Collection entries:
####################

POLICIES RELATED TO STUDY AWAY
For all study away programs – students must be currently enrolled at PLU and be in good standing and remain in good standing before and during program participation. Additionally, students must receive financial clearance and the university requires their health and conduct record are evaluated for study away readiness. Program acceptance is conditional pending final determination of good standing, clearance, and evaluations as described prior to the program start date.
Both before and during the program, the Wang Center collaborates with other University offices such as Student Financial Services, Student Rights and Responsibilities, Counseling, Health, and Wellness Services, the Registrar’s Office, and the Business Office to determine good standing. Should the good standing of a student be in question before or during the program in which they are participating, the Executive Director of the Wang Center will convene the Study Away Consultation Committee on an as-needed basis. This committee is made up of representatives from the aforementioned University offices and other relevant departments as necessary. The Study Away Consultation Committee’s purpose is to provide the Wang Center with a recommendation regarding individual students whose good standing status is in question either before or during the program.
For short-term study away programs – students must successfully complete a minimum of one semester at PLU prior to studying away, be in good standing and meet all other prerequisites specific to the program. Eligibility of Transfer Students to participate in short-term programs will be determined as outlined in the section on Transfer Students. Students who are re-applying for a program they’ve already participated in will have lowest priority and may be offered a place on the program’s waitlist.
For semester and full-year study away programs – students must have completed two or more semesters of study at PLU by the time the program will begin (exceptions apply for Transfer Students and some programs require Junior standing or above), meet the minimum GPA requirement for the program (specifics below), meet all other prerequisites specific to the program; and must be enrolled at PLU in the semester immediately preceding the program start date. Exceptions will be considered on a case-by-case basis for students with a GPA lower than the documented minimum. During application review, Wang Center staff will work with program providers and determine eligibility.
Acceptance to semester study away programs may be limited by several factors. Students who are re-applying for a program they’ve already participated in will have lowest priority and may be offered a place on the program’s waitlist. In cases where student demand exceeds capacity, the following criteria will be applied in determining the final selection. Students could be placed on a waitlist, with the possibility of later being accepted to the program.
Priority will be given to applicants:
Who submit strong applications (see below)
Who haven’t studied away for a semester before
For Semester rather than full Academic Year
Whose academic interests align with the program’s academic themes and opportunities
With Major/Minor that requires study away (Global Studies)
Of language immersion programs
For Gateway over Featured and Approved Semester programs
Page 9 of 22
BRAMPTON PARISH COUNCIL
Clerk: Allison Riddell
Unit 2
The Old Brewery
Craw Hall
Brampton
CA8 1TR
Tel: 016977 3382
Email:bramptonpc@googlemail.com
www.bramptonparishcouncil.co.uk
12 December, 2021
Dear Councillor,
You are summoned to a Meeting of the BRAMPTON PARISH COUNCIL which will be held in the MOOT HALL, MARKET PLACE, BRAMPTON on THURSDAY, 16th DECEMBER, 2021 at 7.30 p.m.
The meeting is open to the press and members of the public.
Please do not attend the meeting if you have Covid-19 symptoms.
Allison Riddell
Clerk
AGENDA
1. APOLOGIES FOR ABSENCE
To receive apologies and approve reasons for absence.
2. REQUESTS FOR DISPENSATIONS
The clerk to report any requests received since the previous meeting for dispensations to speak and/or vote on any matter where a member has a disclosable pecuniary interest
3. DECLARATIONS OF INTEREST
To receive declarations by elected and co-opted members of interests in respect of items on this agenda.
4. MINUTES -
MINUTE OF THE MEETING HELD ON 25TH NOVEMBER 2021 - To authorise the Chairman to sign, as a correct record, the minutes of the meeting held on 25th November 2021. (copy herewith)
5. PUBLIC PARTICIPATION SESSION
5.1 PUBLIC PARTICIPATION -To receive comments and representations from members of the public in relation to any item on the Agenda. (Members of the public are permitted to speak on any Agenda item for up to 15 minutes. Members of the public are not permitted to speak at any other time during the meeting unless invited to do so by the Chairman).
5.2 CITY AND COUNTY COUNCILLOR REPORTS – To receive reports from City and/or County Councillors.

####################

Filter the entries above down to the lines that hold the word "applying", and copy those lines.

For short-term study away programs – students must successfully complete a minimum of one semester at PLU prior to studying away, be in good standing and meet all other prerequisites specific to the program. Eligibility of Transfer Students to participate in short-term programs will be determined as outlined in the section on Transfer Students. Students who are re-applying for a program they’ve already participated in will have lowest priority and may be offered a place on the program’s waitlist.
Acceptance to semester study away programs may be limited by several factors. Students who are re-applying for a program they’ve already participated in will have lowest priority and may be offered a place on the program’s waitlist. In cases where student demand exceeds capacity, the following criteria will be applied in determining the final selection. Students could be placed on a waitlist, with the possibility of later being accepted to the program.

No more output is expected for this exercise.